Actions we take under duress aren’t sustainable but lead away from happiness and long-lasting-love altogether! We can’t force someone else’s heart however hard we try- while keeping ours intact too… Sounds confusing but unsolicited obsession/s., regardless prompts violation targeting individual capability without suitable reciprocation also creates an imbalance jeopardizing emotional health including mental well-being.

Wrapping Up

Going back to our original question, “Is loving someone choice?” After much research (weh!), discussion, analysis & experimenting themes later let’s break down what we discovered:

1) Finding oneself attracted purely varies immense depending on circumstances involved.
2) Once deeply ensconced choices critical maintaining/prolonging/celebrating relationships.
3) Finally, love (be it with someone or moving on from them) has some degree of personal choice involved be it effort, patience or making tough calls putting oneself in a better light!
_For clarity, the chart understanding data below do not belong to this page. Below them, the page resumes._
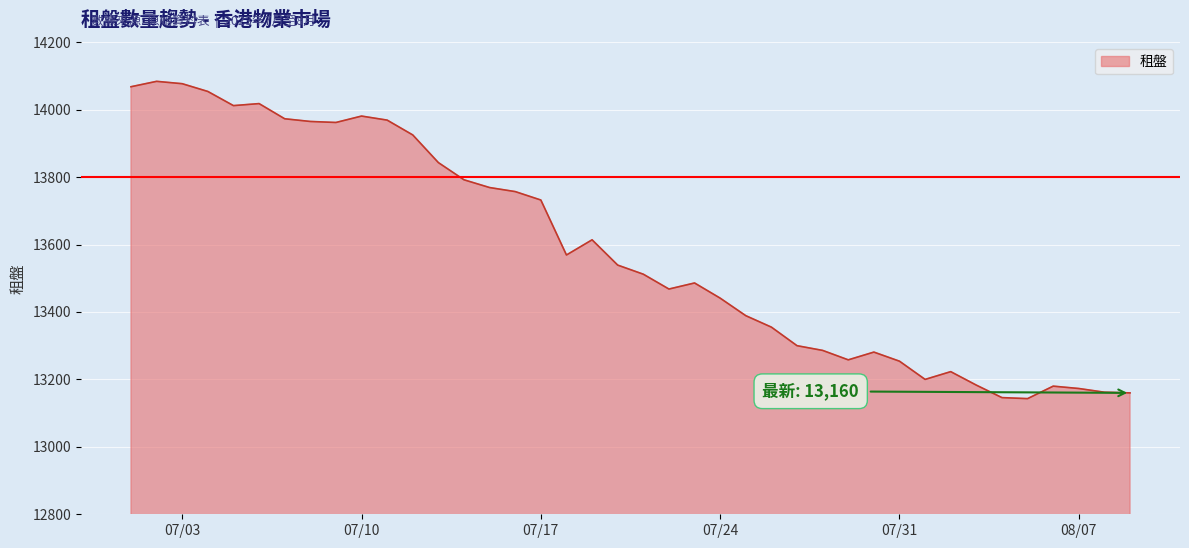

What is the minimum value shown in the chart?

13143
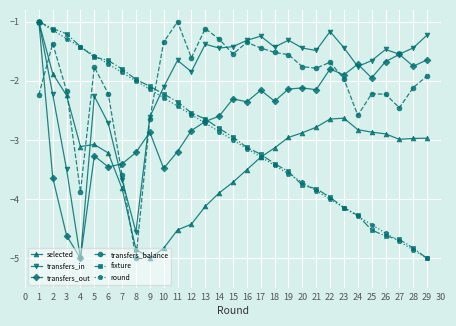

The fixture series shows -3.5 at 19. True or false?

True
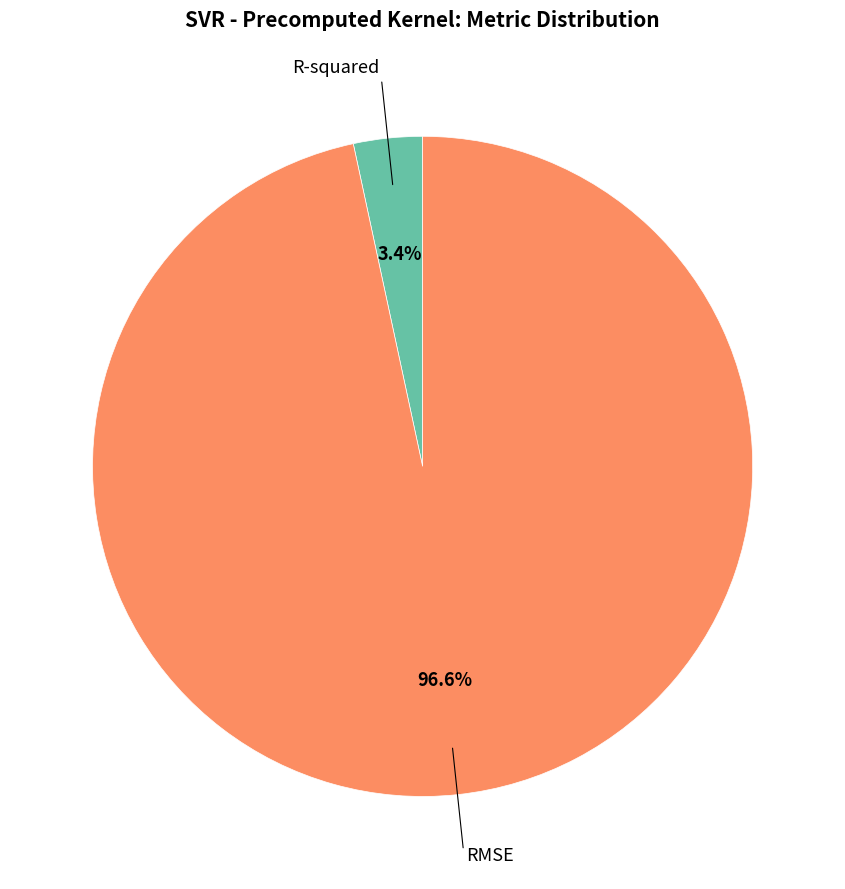

Does any single category account for the majority?

Yes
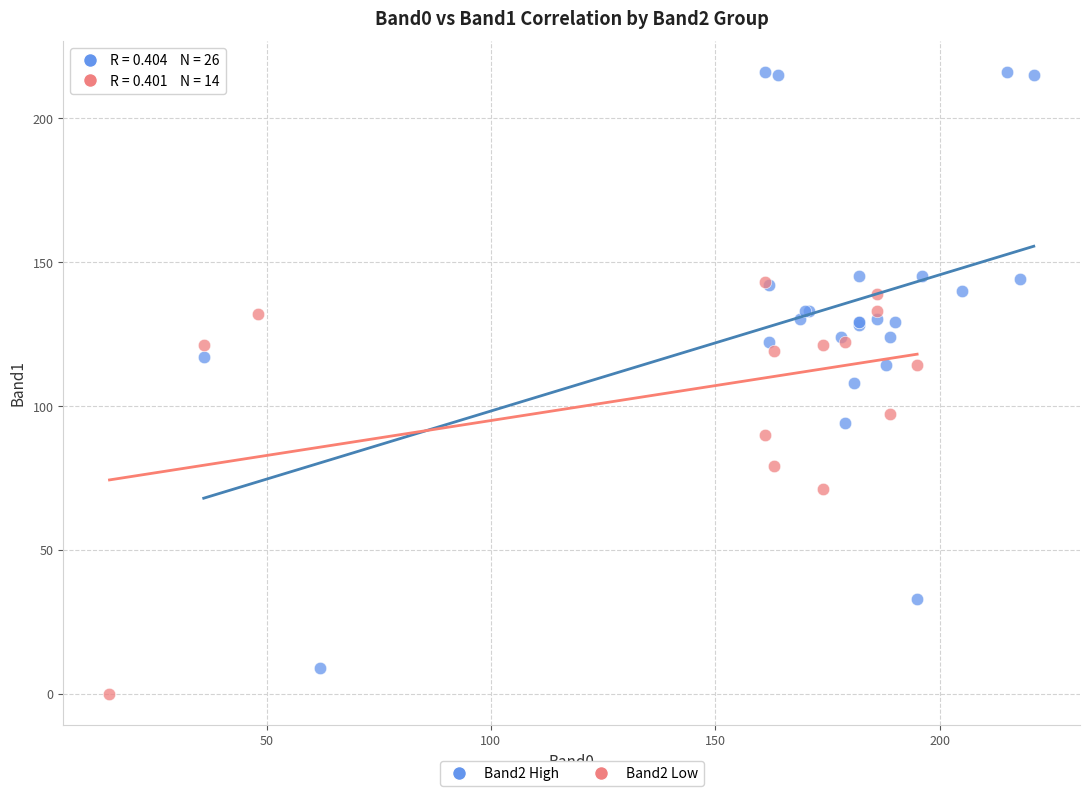

Which series contains the highest Y value?

Band2 High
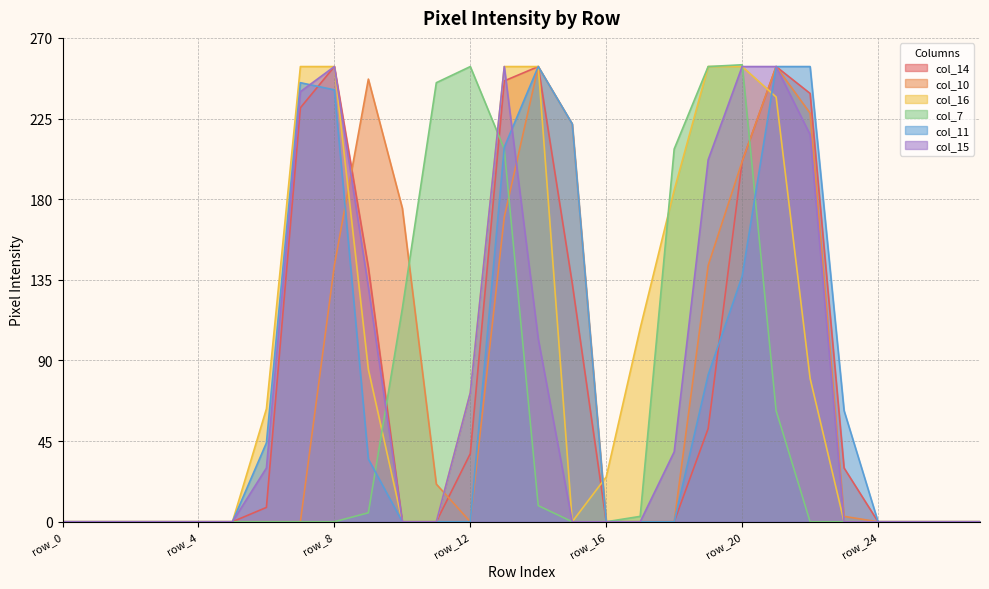

Where is the first local maximum for col_10?

row_9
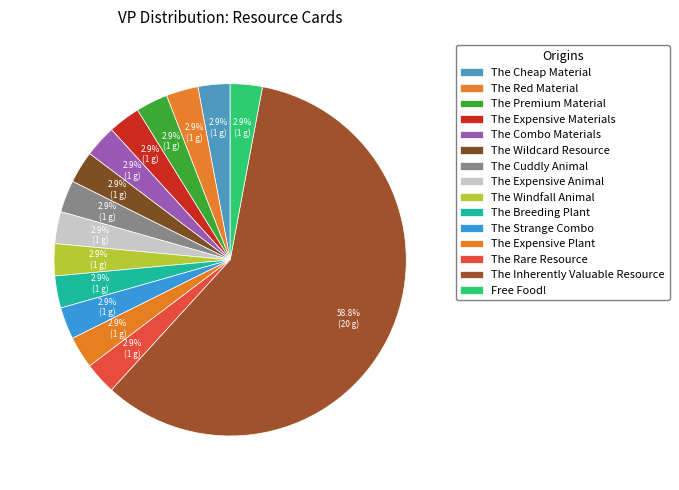

Does The Expensive Materials represent more than half of the total?

No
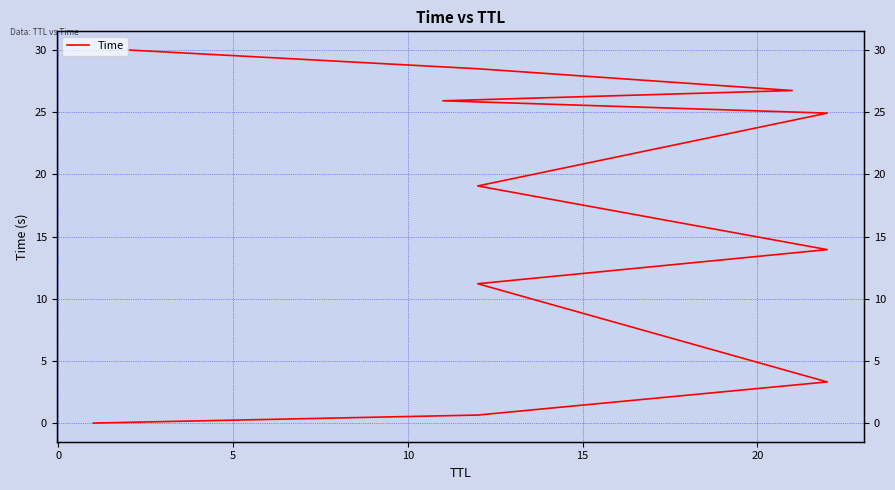

What is the maximum value shown in the chart?

30.0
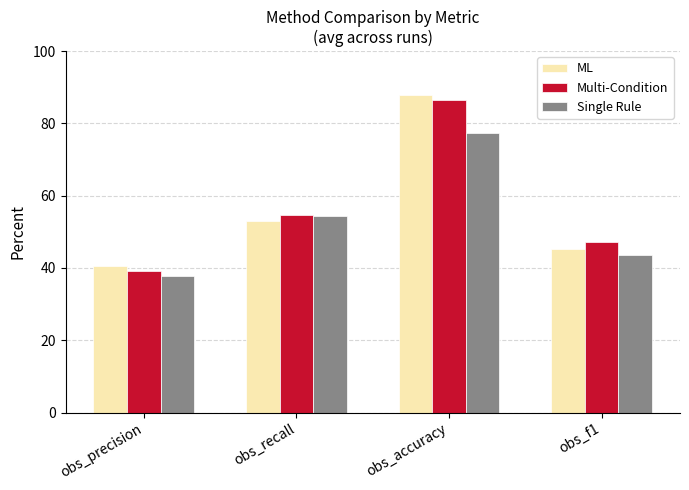

What position from the left is obs_accuracy?

3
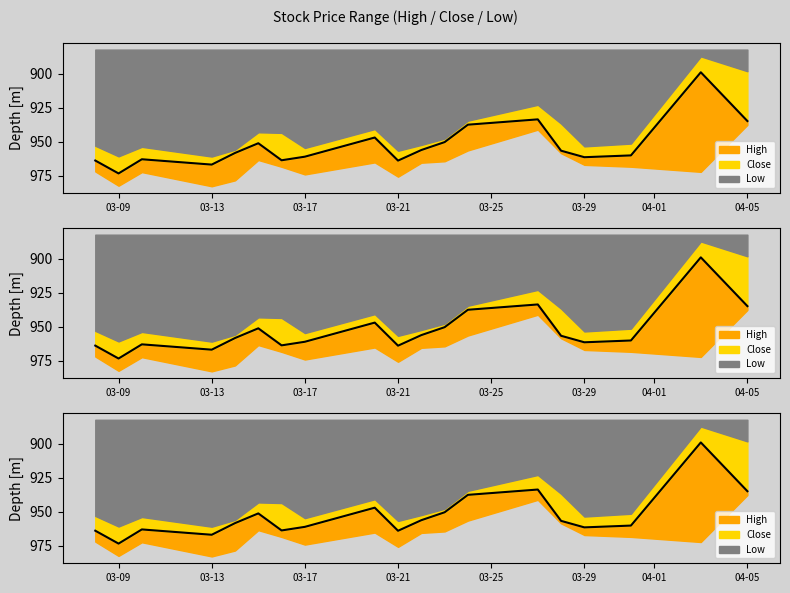

What is the sum of all Close values?

18100.3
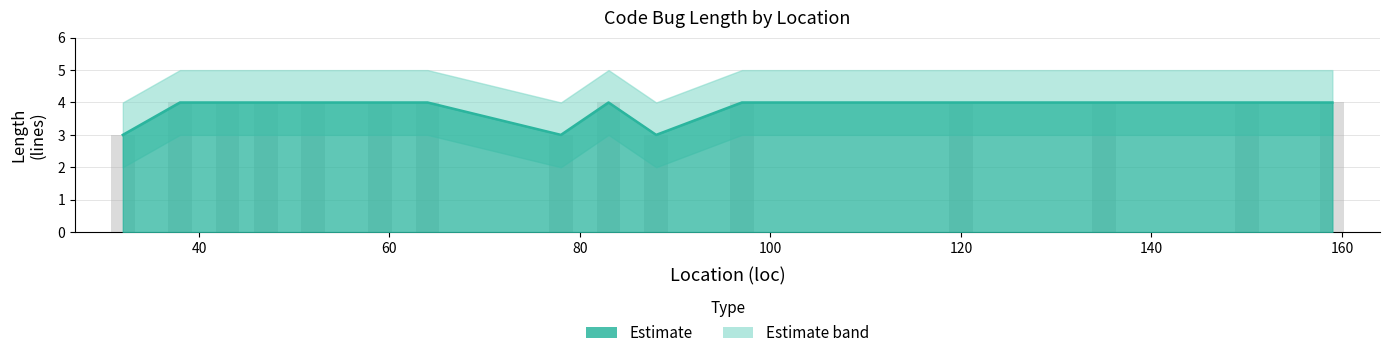

What is the value of the 7th bar from the left?

4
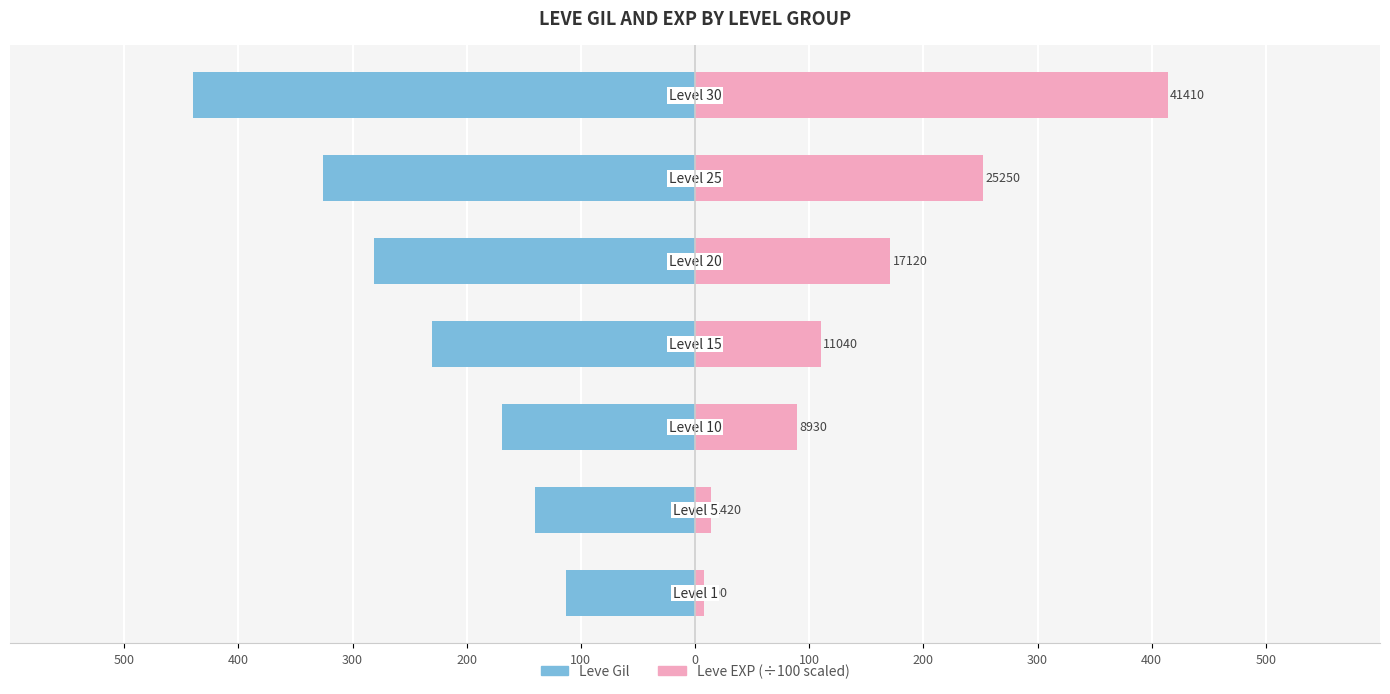

True or false: Leve EXP (×100) has a value of 32.0 at 200.

False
Yes guys- we’ve tried our damndest to provide the perfect answer but even then there’s no definitive explanation (yet!). Overall loving someone may not entirely necessarily be within one’s own control; but once this emotion takes over individuals have the option & capacity to make choices toward maintaining/prolonging/rejecting/handling specifically their affair.

Also strong relationships never happen by chance folks instead we work towards them and mould ourselves accordingly(Being under active construction is okay :P). Hope this gives you some clarity!

Love- who ever would have thought that four little letters could cause us so much stress eh?!